Kınık Höyük on the cover of the first issue of Near Eastern Archaeology 2020

Near Eastern Archaeology. Vol. 83, March 2020

The cover of the current issue of Near Eastern Archaeology features a view of the ongoing excavations at Niğde-Kınık Höyük (N-KH) under the volcanos of south Cappadocia, Turkey. 

The cover is an introduction to an article featuring the main results of the nine-years excavations for the beginning and the end of the first millennium BCE. The excavations at N-KH are a collaborative research project of Pavia University and ISAW, New York University, directed by Lorenzo d’Alfonso and co-directed by Burak Yolaçan (Dokuz Eylul University, Izmir). An international team consisting of field archaeologists, specialists, and students from Turkey, Italy, the US and beyond have been excavating this monumental mound site since 2011.

There is evidence at the site for an occupation dating from the early 3rd millennium until the Late Hellenistic period. Recent work on the 1st millennium BCE period occupation has demonstrated that during the Early Iron Age, the settlement continued to exhibit a remarkable degree of socio-political complexity. Characterized by a fully-fledged urban plan, the settlement continued to develop from both a reorganization of the previous Hittite period and local traditions, providing the first clear case of continuity in socio-political complexity in Central Anatolia after the fall of the Hittite empire. Furthermore, this complexity continued into the second half of the first millennium. Excavations have brought to light the remains of an important cultic centre in the Achaemenid and Hellenistic periods, complete with a substantial plaza area, a sanctuary, and a large assemblage of statuary and votive objects which merge both Classical and local Anatolian religious traditions. The new findings at N-KH thus provide key insight into how polities of central Anatolia, both survived the collapse of the Hittite Empire and later transformed and flourished in the wider Classical World.
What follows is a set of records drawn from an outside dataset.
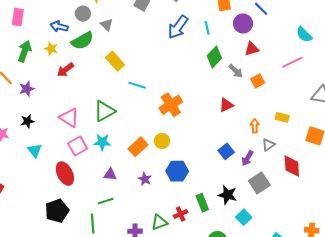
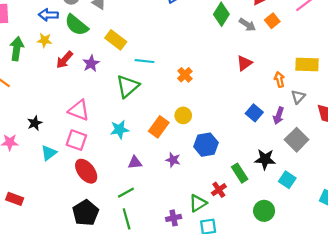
green semicircle: (82, 41) -> (76, 25), turned 80
orange square: (258, 81) -> (272, 21), moved
purple star: (27, 89) -> (91, 63), moved
orange cross: (171, 105) -> (185, 75), size x0.6
green triangle: (104, 111) -> (128, 86), moved
yellow rectangle: (282, 117) -> (307, 64), size x1.5
pink square: (78, 146) -> (76, 140), moved, turned -30
cyan triangle: (35, 150) -> (49, 153), turned 42
green line: (106, 201) -> (126, 193), moved

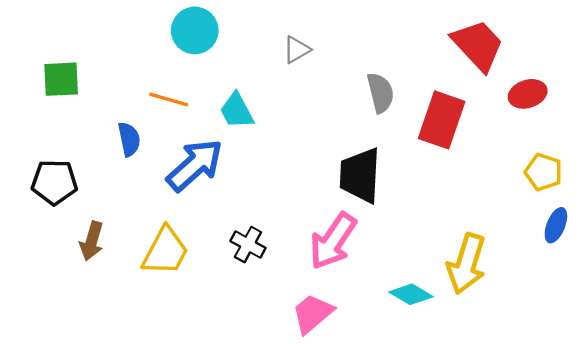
Two faculty members of the Master in Ancient Mediterranean World are  co-authors of the paper published in the journal:

Lorenzo d’Alfonso is an Associate Professor of Archaeology and history of ancient Western Asia at ISAW-NYU and at Pavia University. He has directed the N-KH Archaeological Project since 2011.  

Maria Elena Gorrini is an Associate Professor of Classical Archaeology at Pavia University. She is in charge of the study of the Hellenistic terracotta figurines from N-KH.